▸ **Supplied records**:
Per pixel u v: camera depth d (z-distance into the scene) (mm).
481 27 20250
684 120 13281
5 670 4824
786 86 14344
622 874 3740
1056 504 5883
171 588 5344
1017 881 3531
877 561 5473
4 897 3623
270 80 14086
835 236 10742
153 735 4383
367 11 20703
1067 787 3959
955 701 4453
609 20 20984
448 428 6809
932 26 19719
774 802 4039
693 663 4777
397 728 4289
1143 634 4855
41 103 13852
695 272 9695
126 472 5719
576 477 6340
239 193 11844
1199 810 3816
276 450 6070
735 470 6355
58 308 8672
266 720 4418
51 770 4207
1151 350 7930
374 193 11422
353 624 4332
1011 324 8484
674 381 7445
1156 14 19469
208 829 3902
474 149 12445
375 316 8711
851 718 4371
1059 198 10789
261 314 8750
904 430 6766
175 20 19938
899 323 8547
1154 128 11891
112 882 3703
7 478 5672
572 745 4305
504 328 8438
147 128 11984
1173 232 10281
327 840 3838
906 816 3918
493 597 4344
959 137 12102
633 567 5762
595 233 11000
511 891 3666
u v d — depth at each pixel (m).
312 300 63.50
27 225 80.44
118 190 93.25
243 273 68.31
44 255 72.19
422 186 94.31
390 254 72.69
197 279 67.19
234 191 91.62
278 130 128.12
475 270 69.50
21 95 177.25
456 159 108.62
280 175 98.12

▸ **What the exercise asks**: Scan the material for lines with the word "pixel", and copy each line you find.

▸ **Answer to this exercise**:
Per pixel u v: camera depth d (z-distance into the scene) (mm).
u v d — depth at each pixel (m).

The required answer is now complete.